Romans 1:26-27 is the only text to include women in the discussion of same sex relations. The question for us is whether what Paul describes is in any way the same thing as a committed, monogamous relationship between two persons of the same sex. What Paul talks about is how people have refused to glorify God, their Creator, and to be grateful to God, and to worship God. Rather they turned to idols, to “gods” of their own making. In that day people commonly visited temples dedicated to the worship of various gods, and that “worship” often included sexual relations with temple prostitutes, both men and women. In the context of this chapter, many people agree that the sexual relations described here were in the context of idolatrous worship and are not descriptive of committed same-gender relationships.

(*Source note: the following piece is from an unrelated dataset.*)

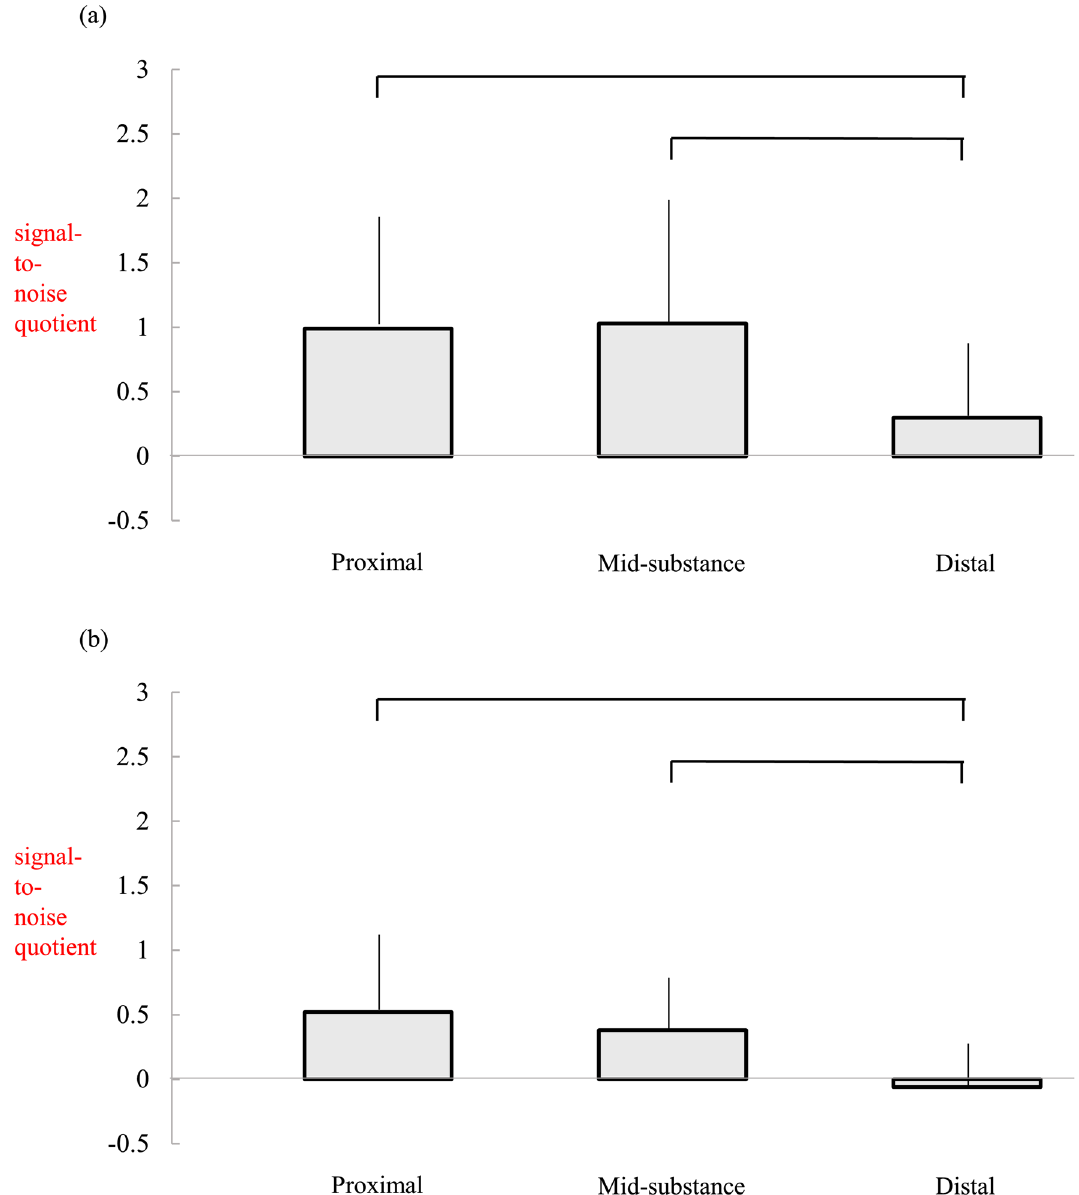
Figure 3. Comparison of the signal-to-noise quotients of the different reconstructed anterior cruciate ligament sites in the immature group 2 ( a ) and control group 2 ( b ). The SNQ of the distal site is significantly lower than that of the proximal and mid-substance sites within each group. SNQ signal-to-noise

In the New Testament [1 Corinthians 6:9 and 1 Timothy 1:10], two Greek words at the heart of the current debate probably refer to men who regularly engaged in sex with young boys for their own pleasure. That is pedophilia or pederasty, not just homosexuality, certainly not what gay and lesbian Christians experience. Both verses are in the context of describing how some people continue to abuse other people, to refuse to worship God, to be unfaithful to people and to God, to treat other people and themselves without respect or honor. Gay and lesbian Christians would as quickly condemn such behavior as anyone else.

Given this too brief discussion of these scripture texts, is a person’s sexual orientation even a matter of concern to us in the church? Our concern is to be people who worship God, who are faithful to God and to people, who do not abuse but rather respect and honor other people and themselves. Our concern is to encourage faithful, committed relationships of love and grace and faith. If gay and lesbian persons live such lives, the scriptures seem silent on the question of their sexual orientation.